KB Home KBH reported a third-quarter FY23 sales decline of 13.9% year-on-year to $1.59 billion, beating the analyst consensus of $1.48 billion.
Homes delivered in the quarter decreased 7% to 3,375, and the average selling price fell 8.3% to $466,300.
The housing gross profit margin decreased 520 basis points to 21.5%. The homebuilding operating margin contracted 640 basis points to 11.3%, and the homebuilding operating income for the quarter plunged 44.8% to $179.2 million.
Selling, general and administrative expenses as a percentage of housing revenues increased 130 basis points to 10.2% due to reduced operating leverage from lower housing revenues and higher sales commissions.

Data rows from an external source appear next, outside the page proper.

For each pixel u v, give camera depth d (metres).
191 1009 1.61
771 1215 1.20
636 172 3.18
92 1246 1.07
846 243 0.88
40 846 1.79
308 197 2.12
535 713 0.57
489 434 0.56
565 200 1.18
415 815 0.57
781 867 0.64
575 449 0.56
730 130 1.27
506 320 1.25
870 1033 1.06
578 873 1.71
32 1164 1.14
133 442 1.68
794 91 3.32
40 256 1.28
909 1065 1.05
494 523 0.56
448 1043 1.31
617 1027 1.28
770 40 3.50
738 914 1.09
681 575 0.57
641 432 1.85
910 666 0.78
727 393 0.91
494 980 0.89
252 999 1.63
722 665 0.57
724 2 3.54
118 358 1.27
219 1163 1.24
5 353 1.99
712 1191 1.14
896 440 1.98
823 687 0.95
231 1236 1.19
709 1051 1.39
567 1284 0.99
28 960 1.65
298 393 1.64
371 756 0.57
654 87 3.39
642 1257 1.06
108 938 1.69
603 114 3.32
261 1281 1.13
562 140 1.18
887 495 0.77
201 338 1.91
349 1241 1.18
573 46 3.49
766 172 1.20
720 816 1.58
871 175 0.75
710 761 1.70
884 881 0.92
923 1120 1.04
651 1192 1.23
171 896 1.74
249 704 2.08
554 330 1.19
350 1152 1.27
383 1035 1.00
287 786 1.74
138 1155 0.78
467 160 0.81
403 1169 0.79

Net orders for Q3 grew 52% to 3,097, and net order value rose 54% to $1.51 billion. Ending backlog homes totaled 7,008, compared to 10,756.
The company held $612.1 million in cash and equivalents as of August 31, 2023.
Inventories totaled $5.19 billion, down 6%, reflecting lower land-related investments in the 2023 first half and compressed build times driving additional deliveries. Sequentially, inventories were up slightly from the 2023 second quarter.
EPS of $1.80 beat the analyst consensus of $1.43.
"Demand was steady throughout the quarter, leading to a community absorption pace of 4.3 net orders per month, even though mortgage interest rates rose as the quarter progressed," said Chairman, President and CEO Jeffrey Mezger.
"With the choice, flexibility and affordability that our Built to Order model offers to our buyers, we believe we are well positioned to navigate the potential for shifting housing market conditions."
Outlook: KB Homes sees FY23 housing revenue of $6.31 billion, up from the prior view of $5.80 billion-$6.20 billion.
Average selling price is expected to be approximately $481,000 (prior view $485,000).
Price Action: KBH shares closed lower by 0.72% at $48.06 on Wednesday.